YOUR OBJECTIVE -> Turn every line of text in the data below into one continuous numbered list, leaving out blank lines. Leave the pictures out of your answer.

Saved entries:
-*-

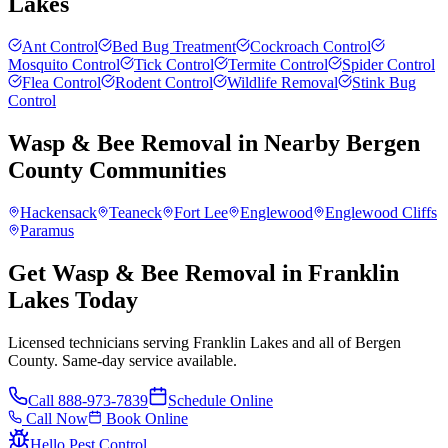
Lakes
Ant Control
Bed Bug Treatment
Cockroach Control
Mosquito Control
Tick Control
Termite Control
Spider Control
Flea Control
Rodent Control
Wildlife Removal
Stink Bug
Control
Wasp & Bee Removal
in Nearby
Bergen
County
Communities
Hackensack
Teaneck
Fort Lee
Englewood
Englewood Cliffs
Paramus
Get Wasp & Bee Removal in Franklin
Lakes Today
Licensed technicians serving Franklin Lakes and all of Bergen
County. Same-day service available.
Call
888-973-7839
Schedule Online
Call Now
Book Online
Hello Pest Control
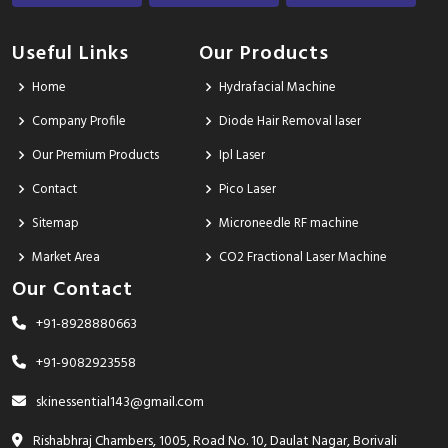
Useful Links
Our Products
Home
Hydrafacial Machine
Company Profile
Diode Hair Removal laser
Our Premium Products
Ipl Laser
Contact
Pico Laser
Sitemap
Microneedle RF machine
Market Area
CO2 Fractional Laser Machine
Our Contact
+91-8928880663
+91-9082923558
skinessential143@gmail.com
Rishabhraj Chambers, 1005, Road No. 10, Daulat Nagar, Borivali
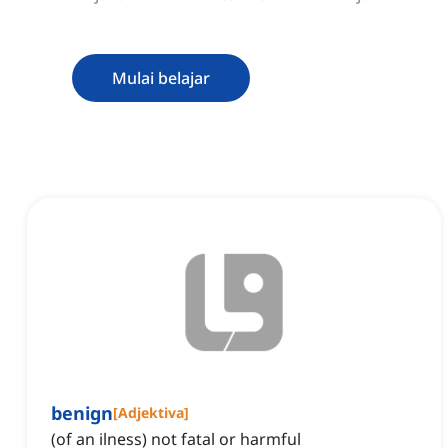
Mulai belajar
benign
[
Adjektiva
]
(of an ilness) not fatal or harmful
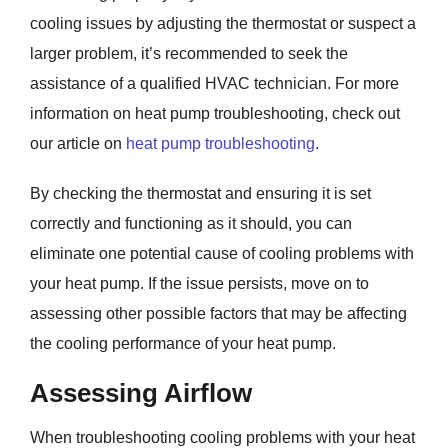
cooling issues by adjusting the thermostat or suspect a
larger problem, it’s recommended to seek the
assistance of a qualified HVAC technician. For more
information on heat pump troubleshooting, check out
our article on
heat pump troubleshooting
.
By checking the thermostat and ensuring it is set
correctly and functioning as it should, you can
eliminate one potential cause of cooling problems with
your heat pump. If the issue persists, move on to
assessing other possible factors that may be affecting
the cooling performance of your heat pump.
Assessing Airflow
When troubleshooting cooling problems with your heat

-*-

RESPONSE BOX ->
1. Lakes
2. Ant Control
3. Bed Bug Treatment
4. Cockroach Control
5. Mosquito Control
6. Tick Control
7. Termite Control
8. Spider Control
9. Flea Control
10. Rodent Control
11. Wildlife Removal
12. Stink Bug
13. Control
14. Wasp & Bee Removal
15. in Nearby
16. Bergen
17. County
18. Communities
19. Hackensack
20. Teaneck
21. Fort Lee
22. Englewood
23. Englewood Cliffs
24. Paramus
25. Get Wasp & Bee Removal in Franklin
26. Lakes Today
27. Licensed technicians serving Franklin Lakes and all of Bergen
28. County. Same-day service available.
29. Call
30. 888-973-7839
31. Schedule Online
32. Call Now
33. Book Online
34. Hello Pest Control
35. Useful Links
36. Our Products
37. Home
38. Hydrafacial Machine
39. Company Profile
40. Diode Hair Removal laser
41. Our Premium Products
42. Ipl Laser
43. Contact
44. Pico Laser
45. Sitemap
46. Microneedle RF machine
47. Market Area
48. CO2 Fractional Laser Machine
49. Our Contact
50. +91-8928880663
51. +91-9082923558
52. skinessential143@gmail.com
53. Rishabhraj Chambers, 1005, Road No. 10, Daulat Nagar, Borivali
54. Mulai belajar
55. benign
56. [
57. Adjektiva
58. ]
59. (of an ilness) not fatal or harmful
60. cooling issues by adjusting the thermostat or suspect a
61. larger problem, it’s recommended to seek the
62. assistance of a qualified HVAC technician. For more
63. information on heat pump troubleshooting, check out
64. our article on
65. heat pump troubleshooting
66. .
67. By checking the thermostat and ensuring it is set
68. correctly and functioning as it should, you can
69. eliminate one potential cause of cooling problems with
70. your heat pump. If the issue persists, move on to
71. assessing other possible factors that may be affecting
72. the cooling performance of your heat pump.
73. Assessing Airflow
74. When troubleshooting cooling problems with your heat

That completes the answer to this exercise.